Count every line below that holds "targetDate". Number only.

[RECORDS PROVIDED]

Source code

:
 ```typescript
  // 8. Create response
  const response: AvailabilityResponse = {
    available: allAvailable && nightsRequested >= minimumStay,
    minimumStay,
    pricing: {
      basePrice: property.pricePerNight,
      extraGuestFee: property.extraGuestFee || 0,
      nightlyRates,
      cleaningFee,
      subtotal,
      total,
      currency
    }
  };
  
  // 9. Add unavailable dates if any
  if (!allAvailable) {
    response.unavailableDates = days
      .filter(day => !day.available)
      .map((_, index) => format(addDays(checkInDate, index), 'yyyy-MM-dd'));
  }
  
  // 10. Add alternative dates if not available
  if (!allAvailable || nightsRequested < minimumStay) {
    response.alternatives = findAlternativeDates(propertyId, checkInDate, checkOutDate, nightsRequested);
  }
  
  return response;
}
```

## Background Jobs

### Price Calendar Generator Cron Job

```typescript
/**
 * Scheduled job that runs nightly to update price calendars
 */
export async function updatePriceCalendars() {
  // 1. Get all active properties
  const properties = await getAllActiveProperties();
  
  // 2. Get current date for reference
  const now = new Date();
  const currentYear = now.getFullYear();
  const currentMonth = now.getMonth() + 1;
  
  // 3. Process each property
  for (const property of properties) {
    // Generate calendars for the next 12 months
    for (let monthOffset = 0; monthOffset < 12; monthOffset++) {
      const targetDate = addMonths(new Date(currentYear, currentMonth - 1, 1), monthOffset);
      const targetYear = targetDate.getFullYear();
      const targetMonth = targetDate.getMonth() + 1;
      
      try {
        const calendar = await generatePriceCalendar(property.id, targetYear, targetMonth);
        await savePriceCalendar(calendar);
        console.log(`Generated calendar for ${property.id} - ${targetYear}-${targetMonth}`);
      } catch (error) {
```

[/RECORDS PROVIDED]
[RECORDS PROVIDED]

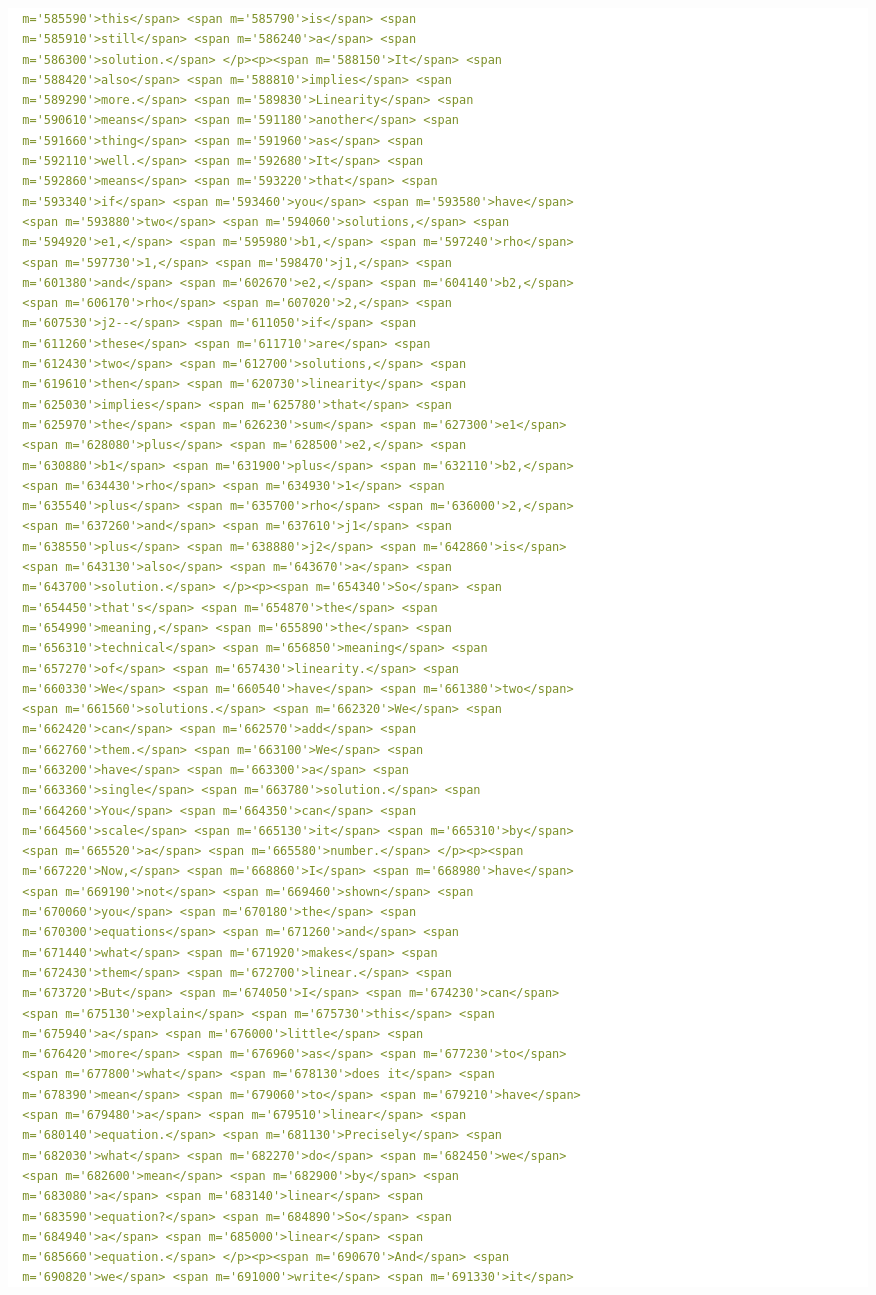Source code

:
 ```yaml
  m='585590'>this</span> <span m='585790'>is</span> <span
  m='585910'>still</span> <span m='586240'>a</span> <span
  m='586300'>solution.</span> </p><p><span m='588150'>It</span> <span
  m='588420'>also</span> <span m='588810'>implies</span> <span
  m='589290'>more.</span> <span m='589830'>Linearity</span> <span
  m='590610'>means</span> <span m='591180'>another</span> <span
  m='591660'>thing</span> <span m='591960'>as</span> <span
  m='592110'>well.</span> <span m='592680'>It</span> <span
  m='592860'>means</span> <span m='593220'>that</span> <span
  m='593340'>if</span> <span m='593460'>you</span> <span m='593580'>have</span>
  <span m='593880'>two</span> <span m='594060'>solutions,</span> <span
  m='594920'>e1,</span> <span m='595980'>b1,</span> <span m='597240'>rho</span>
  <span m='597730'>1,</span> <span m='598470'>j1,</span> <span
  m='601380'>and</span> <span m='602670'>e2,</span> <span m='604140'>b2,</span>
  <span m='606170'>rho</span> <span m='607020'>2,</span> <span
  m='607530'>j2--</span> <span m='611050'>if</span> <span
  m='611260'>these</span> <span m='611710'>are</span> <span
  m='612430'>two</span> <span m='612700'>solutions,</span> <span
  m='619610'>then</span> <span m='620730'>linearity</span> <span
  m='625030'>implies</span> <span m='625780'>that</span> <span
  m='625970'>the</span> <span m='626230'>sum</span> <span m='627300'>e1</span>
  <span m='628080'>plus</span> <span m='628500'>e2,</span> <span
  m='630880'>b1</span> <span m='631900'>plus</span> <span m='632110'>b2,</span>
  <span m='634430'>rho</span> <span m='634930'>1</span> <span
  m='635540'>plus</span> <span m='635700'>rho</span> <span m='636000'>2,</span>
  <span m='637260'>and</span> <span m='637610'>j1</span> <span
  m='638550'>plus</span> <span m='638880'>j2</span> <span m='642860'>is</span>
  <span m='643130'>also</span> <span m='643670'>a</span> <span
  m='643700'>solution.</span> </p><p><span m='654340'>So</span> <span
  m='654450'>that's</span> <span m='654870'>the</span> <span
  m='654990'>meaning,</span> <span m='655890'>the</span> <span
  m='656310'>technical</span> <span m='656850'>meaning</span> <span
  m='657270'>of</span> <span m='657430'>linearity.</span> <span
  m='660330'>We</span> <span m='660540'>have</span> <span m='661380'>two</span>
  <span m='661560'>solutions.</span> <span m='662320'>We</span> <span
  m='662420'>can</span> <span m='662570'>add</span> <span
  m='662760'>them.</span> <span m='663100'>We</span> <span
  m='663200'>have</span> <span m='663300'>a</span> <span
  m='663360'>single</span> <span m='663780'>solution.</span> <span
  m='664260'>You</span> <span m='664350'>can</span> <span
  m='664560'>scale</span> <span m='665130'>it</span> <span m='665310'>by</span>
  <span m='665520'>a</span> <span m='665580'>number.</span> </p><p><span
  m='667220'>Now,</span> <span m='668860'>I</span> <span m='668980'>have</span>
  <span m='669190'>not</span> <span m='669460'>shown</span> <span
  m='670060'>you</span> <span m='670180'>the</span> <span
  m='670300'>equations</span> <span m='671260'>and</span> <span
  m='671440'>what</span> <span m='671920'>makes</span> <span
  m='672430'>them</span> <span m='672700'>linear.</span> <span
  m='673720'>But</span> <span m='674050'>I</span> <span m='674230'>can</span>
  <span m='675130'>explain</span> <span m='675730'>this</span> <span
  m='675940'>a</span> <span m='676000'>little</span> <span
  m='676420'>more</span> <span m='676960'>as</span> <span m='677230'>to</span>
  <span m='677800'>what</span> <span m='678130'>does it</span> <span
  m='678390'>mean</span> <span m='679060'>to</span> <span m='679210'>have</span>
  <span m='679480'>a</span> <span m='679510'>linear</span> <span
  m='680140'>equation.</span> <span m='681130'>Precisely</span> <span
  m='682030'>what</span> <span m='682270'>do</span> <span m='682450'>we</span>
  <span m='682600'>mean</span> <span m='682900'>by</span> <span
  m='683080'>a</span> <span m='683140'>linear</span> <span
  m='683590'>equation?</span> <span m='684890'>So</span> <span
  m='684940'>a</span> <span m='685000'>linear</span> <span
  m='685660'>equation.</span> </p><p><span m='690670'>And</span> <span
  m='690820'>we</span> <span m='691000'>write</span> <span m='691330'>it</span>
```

[/RECORDS PROVIDED]

- TASK RESULT: 3